▸ Problem to solve: Transcribe every line of text in the data below verbatim, keeping the original line order, and omit the pictures from the output.

▸ Data provided:
┌────────

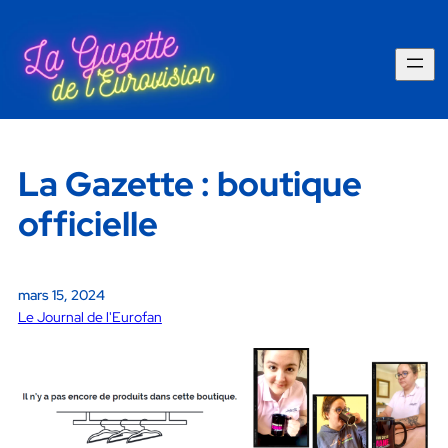
La Gazette : boutique
officielle
mars 15, 2024
Le Journal de l'Eurofan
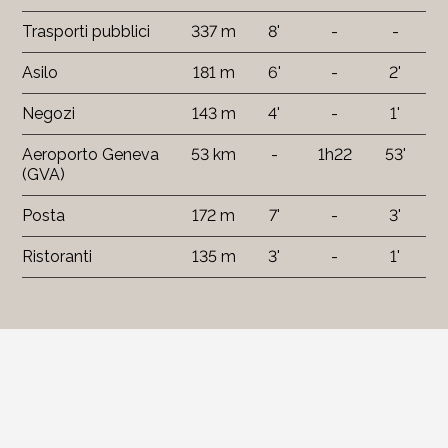
Trasporti pubblici
337 m
8'
-
-
Asilo
181 m
6'
-
2'
Negozi
143 m
4'
-
1'
Aeroporto Geneva
53 km
-
1h22
53'
(GVA)
Posta
172 m
7'
-
3'
Ristoranti
135 m
3'
-
1'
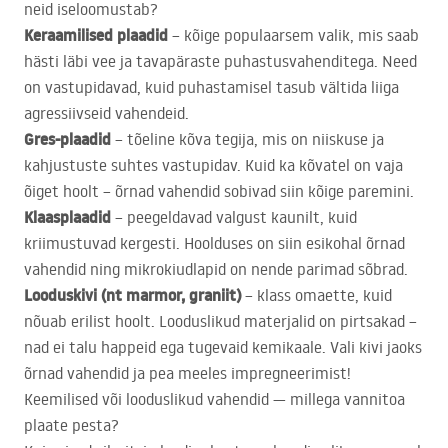
neid iseloomustab?
Keraamilised plaadid
– kõige populaarsem valik, mis saab
hästi läbi vee ja tavapäraste puhastusvahenditega. Need
on vastupidavad, kuid puhastamisel tasub vältida liiga
agressiivseid vahendeid.
Gres-plaadid
– tõeline kõva tegija, mis on niiskuse ja
kahjustuste suhtes vastupidav. Kuid ka kõvatel on vaja
õiget hoolt – õrnad vahendid sobivad siin kõige paremini.
Klaasplaadid
– peegeldavad valgust kaunilt, kuid
kriimustuvad kergesti. Hoolduses on siin esikohal õrnad
vahendid ning mikrokiudlapid on nende parimad sõbrad.
Looduskivi (nt marmor, graniit)
– klass omaette, kuid
nõuab erilist hoolt. Looduslikud materjalid on pirtsakad –
nad ei talu happeid ega tugevaid kemikaale. Vali kivi jaoks
õrnad vahendid ja pea meeles impregneerimist!
Keemilised või looduslikud vahendid — millega vannitoa
plaate pesta?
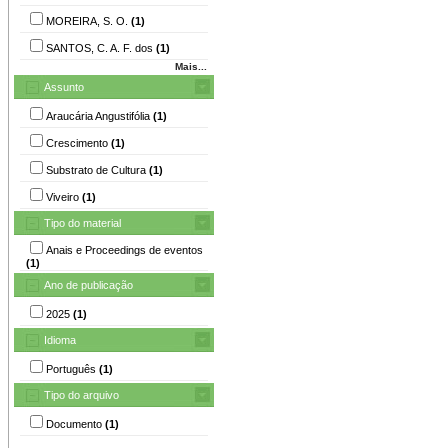
MOREIRA, S. O.
(1)
SANTOS, C. A. F. dos
(1)
Mais...
Assunto
Araucária Angustifólia
(1)
Crescimento
(1)
Substrato de Cultura
(1)
Viveiro
(1)
Tipo do material
Anais e Proceedings de eventos
(1)
Ano de publicação
2025
(1)
Idioma
Português
(1)
Tipo do arquivo
Documento
(1)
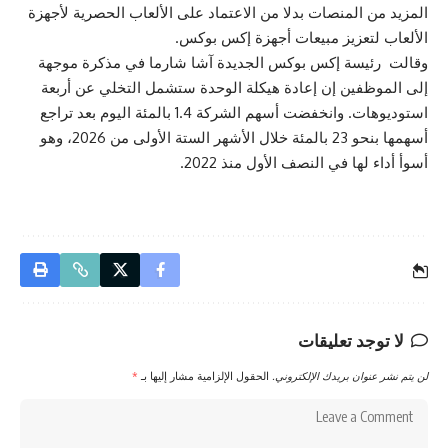
المزيد من المنصات بدلا من الاعتماد على الألعاب الحصرية لأجهزة
الألعاب لتعزيز مبيعات أجهزة إكس بوكس.
وقالت رئيسة إكس بوكس الجديدة آشا شارما في ‌مذكرة موجهة
إلى الموظفين ⁠إن إعادة هيكلة الوحدة ستشمل التخلي عن أربعة
استوديوهات. وانخفضت أسهم الشركة ‌1.4 بالمئة اليوم بعد تراجع
أسهمها بنحو 23 بالمئة خلال الأشهر الستة الأولى من ‌2026، ⁠وهو
أسوأ أداء لها في النصف الأول منذ 2022.
لا توجد تعليقات
لن يتم نشر عنوان بريدك الإلكتروني.
الحقول الإلزامية مشار إليها بـ
*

└────────

▸ Solution to the problem:
La Gazette : boutique
officielle
mars 15, 2024
Le Journal de l'Eurofan
Trasporti pubblici
337 m
8'
-
-
Asilo
181 m
6'
-
2'
Negozi
143 m
4'
-
1'
Aeroporto Geneva
53 km
-
1h22
53'
(GVA)
Posta
172 m
7'
-
3'
Ristoranti
135 m
3'
-
1'
neid iseloomustab?
Keraamilised plaadid
– kõige populaarsem valik, mis saab
hästi läbi vee ja tavapäraste puhastusvahenditega. Need
on vastupidavad, kuid puhastamisel tasub vältida liiga
agressiivseid vahendeid.
Gres-plaadid
– tõeline kõva tegija, mis on niiskuse ja
kahjustuste suhtes vastupidav. Kuid ka kõvatel on vaja
õiget hoolt – õrnad vahendid sobivad siin kõige paremini.
Klaasplaadid
– peegeldavad valgust kaunilt, kuid
kriimustuvad kergesti. Hoolduses on siin esikohal õrnad
vahendid ning mikrokiudlapid on nende parimad sõbrad.
Looduskivi (nt marmor, graniit)
– klass omaette, kuid
nõuab erilist hoolt. Looduslikud materjalid on pirtsakad –
nad ei talu happeid ega tugevaid kemikaale. Vali kivi jaoks
õrnad vahendid ja pea meeles impregneerimist!
Keemilised või looduslikud vahendid — millega vannitoa
plaate pesta?
MOREIRA, S. O.
(1)
SANTOS, C. A. F. dos
(1)
Mais...
Assunto
Araucária Angustifólia
(1)
Crescimento
(1)
Substrato de Cultura
(1)
Viveiro
(1)
Tipo do material
Anais e Proceedings de eventos
(1)
Ano de publicação
2025
(1)
Idioma
Português
(1)
Tipo do arquivo
Documento
(1)
المزيد من المنصات بدلا من الاعتماد على الألعاب الحصرية لأجهزة
الألعاب لتعزيز مبيعات أجهزة إكس بوكس.
وقالت رئيسة إكس بوكس الجديدة آشا شارما في ‌مذكرة موجهة
إلى الموظفين ⁠إن إعادة هيكلة الوحدة ستشمل التخلي عن أربعة
استوديوهات. وانخفضت أسهم الشركة ‌1.4 بالمئة اليوم بعد تراجع
أسهمها بنحو 23 بالمئة خلال الأشهر الستة الأولى من ‌2026، ⁠وهو
أسوأ أداء لها في النصف الأول منذ 2022.
لا توجد تعليقات
لن يتم نشر عنوان بريدك الإلكتروني.
الحقول الإلزامية مشار إليها بـ
*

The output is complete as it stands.